ThéâtreCritiques de théâtre
Crédit photo : Jean-François Hamelin
Il y avait longtemps qu’on n’avait pas vu Marc Messier sur les planches dans autre chose que Broue et, même si c’est difficile à concevoir, il n’avait jamais, avant de revêtir l’imperméable fatigué de Willy Loman, joué un premier rôle dramatique au théâtre en 45 ans de carrière. Voilà un tort considérable qui a enfin été redressé.
Willy Loman est un commis voyageur vieillissant qui arpente la Nouvelle-Angleterre et qui passe de longues semaines loin de sa famille. Ses aptitudes pour la vente ne sont plus ce qu’elles étaient, et sa position auprès de ses employeurs est précaire. Il a deux fils, deux gars au futur autrefois prometteur, qui ont opté pour une vie sans grande envergure; Happy (Mikhaïl Ahooja) pourchasse sans relâche le plaisir éphémère des rencontres sans lendemain, et Biff (Éric Bruneau) s’est exilé dans l’ouest, croyant y obtenir meilleure fortune, mais vivotant d’un boulot médiocre à l’autre. Linda, mère aimante et femme dévouée, existe par procuration à travers les aventures des hommes de sa vie.
C’est un rôle à la fois ingrat et tragique pour Louise Turcot, qu’on a découvert au début des années 70 dans des classiques grivois comme L’Initiation, Deux femmes en or ou Les Chats bottés. Elle incarne ici la voix de la raison, déchirée entre les illusions de grandeur qu’entretient son mari envers ses fils, et les incessants mensonges de ces derniers. Un culte malsain du paraître et de l’image projetée qui, on le comprend, se transmet de père en fils.
On ressent la détresse et la fatigue de Linda, qui passe beaucoup de temps assise à la sempiternelle table de cuisine, résignée à arbitrer d’incessantes disputes, rabrouée et constamment interrompue par son mari.
La mythomanie ordinaire de Loman est bien rendue par Messier, qui insuffle une énergie pétrie de démence épuisée au personnage, qui dort rarement malgré sa fatigue extrême et qui hallucine son frère décédé un peu partout, tout en s’apitoyant sur ses mauvais choix du passé. Il est aussi légèrement paniqué de voir ses fils, qui ont pourtant un énorme potentiel, faire des choix de vie aussi désastreux. L’immense décor appuie son sentiment d’écrasement alors qu’il est criblé de dettes, qu’il n’a plus aucune valeur aux yeux de ses employeurs, et qu’il croit fermement que ses fils ne l’aiment pas.
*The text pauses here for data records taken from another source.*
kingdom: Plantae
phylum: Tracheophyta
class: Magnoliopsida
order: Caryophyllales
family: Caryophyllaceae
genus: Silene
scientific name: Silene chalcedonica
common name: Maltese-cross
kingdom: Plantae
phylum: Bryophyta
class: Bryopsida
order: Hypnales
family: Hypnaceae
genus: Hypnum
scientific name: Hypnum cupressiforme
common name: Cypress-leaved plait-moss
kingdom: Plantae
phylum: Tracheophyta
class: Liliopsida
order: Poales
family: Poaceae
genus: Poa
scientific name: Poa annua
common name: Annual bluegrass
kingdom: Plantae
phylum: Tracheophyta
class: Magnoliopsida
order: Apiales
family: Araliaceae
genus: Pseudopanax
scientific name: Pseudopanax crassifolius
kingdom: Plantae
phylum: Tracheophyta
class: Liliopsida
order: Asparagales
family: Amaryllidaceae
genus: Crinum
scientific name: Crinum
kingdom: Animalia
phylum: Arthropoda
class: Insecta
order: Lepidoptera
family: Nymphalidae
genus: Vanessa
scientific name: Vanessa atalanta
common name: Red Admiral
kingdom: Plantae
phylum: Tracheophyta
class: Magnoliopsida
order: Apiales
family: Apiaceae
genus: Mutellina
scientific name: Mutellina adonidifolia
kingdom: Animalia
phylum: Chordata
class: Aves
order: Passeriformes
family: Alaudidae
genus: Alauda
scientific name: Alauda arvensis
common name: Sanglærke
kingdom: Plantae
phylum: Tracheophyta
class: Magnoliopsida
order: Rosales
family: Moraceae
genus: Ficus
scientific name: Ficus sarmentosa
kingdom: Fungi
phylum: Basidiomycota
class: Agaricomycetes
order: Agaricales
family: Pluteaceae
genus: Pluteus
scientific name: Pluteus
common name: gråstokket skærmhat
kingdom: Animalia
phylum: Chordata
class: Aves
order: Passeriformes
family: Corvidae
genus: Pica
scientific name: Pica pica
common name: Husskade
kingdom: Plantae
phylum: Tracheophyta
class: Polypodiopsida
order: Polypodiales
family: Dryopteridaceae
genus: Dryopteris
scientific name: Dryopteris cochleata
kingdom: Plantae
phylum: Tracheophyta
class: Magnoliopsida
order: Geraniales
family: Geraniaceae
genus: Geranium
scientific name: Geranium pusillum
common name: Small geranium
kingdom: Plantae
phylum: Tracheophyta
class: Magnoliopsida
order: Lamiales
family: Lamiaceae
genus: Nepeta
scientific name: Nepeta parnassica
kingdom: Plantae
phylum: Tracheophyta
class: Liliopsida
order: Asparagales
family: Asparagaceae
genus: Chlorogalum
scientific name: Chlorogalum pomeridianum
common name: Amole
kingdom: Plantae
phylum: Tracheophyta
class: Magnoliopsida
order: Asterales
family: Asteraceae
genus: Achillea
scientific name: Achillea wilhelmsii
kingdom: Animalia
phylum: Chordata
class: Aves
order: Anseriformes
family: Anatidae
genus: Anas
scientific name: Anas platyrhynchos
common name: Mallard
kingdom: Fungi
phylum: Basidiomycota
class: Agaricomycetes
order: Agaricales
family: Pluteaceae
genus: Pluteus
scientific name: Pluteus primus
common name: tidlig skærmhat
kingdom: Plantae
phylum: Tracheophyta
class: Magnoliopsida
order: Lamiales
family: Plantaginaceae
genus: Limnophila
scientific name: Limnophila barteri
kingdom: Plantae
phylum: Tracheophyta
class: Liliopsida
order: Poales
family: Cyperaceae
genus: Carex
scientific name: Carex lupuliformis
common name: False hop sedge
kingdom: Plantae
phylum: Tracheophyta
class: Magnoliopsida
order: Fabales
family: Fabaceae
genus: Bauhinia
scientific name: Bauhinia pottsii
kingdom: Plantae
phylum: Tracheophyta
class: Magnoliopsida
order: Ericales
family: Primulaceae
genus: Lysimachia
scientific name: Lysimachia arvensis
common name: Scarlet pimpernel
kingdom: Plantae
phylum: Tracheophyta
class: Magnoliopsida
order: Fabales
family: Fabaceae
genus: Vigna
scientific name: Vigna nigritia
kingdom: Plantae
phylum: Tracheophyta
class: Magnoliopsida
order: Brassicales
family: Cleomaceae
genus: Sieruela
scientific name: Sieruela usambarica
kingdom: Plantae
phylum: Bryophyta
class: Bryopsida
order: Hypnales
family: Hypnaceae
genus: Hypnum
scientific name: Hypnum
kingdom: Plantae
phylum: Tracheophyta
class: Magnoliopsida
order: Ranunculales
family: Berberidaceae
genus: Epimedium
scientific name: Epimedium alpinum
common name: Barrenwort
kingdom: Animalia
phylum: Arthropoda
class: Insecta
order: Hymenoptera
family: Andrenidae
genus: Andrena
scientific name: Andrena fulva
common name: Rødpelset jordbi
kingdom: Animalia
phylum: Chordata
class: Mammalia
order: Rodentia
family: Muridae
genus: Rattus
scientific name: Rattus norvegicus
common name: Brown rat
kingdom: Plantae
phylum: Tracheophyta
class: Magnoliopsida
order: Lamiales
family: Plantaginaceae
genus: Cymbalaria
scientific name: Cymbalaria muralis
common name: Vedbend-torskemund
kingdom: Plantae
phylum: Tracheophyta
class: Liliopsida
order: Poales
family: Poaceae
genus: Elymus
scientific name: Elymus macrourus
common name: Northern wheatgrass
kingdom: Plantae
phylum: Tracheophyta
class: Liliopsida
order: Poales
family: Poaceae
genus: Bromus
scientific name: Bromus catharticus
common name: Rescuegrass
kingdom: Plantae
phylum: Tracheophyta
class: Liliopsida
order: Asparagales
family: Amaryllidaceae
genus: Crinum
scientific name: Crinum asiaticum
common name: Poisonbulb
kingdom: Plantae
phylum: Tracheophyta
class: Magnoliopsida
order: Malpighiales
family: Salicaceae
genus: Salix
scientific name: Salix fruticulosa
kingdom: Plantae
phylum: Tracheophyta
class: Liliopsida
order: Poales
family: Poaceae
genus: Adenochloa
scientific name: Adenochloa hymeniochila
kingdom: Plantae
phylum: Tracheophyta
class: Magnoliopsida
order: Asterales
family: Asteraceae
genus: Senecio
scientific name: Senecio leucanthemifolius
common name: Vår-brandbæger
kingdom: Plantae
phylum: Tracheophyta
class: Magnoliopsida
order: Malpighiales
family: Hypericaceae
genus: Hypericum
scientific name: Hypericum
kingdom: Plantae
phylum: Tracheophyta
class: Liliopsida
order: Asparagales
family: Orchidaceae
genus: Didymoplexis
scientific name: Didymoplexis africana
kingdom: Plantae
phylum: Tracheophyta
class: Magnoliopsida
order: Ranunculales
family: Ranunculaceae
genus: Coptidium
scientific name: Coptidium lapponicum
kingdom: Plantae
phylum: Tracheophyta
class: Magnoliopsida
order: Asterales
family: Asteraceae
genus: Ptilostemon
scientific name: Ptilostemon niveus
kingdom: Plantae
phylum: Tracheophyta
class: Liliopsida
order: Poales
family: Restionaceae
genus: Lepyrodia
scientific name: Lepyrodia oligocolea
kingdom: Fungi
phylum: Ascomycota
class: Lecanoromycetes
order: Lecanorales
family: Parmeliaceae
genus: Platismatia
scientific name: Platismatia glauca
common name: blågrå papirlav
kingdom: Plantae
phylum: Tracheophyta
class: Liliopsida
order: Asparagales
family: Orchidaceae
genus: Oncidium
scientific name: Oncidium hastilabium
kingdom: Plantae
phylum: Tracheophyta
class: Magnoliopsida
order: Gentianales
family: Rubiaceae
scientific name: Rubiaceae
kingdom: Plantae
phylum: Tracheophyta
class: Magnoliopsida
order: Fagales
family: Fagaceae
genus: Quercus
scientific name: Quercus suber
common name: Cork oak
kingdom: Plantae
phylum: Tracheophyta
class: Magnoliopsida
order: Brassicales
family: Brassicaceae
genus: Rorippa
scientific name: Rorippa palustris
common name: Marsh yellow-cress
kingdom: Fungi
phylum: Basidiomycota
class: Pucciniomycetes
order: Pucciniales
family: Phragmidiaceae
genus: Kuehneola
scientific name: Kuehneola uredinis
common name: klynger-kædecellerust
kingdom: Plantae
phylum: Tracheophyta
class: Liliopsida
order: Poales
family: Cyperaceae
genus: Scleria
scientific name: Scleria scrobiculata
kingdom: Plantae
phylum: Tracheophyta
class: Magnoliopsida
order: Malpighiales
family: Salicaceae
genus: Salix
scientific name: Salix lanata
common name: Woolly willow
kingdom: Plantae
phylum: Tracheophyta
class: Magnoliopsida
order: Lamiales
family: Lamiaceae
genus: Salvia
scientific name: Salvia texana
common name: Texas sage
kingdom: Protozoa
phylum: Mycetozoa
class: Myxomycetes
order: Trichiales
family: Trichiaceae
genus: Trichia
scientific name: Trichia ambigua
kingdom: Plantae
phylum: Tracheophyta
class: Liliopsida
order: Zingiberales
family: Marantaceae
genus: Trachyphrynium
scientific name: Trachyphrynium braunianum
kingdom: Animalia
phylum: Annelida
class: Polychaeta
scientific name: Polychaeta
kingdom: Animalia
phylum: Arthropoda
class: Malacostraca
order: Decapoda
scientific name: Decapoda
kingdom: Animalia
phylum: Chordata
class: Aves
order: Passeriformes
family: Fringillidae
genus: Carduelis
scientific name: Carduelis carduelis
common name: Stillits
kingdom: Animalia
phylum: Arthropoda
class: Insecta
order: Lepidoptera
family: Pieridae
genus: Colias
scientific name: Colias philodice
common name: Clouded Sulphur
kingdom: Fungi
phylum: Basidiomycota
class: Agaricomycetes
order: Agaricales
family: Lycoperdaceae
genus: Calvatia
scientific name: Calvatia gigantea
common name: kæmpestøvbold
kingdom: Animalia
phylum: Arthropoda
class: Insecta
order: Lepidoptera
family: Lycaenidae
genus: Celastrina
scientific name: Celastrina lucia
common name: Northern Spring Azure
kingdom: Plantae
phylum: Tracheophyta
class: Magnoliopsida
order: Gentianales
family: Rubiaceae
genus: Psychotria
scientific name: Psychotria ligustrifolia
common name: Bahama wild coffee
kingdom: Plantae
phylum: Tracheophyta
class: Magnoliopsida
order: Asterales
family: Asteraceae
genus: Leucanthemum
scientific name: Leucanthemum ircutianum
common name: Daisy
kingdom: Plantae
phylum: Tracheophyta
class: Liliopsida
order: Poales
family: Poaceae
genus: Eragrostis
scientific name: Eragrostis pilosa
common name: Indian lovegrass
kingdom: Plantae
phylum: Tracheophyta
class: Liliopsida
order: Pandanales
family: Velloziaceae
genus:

La mise en scène de Serge Denoncourt est traditionnelle mais maîtrisée, nous révélant peu de surprises en un peu plus de deux heures de récit, mais menant ce dernier de main de maître. Le traitement classique réservé à une pièce possédant une telle renommée est un choix fort respectueux et ça se sent dans les décors et les costumes; le récit et les dialogues parlent d’eux-mêmes.
On ne peut cependant s’empêcher d’imaginer ce qu’aurait donné une version un peu plus concise où les multiples engueulades familiales dureraient moins longtemps et connaîtraient un peu moins de développements qui, disons-le franchement, n’amènent pas toujours d’éléments pertinents au récit.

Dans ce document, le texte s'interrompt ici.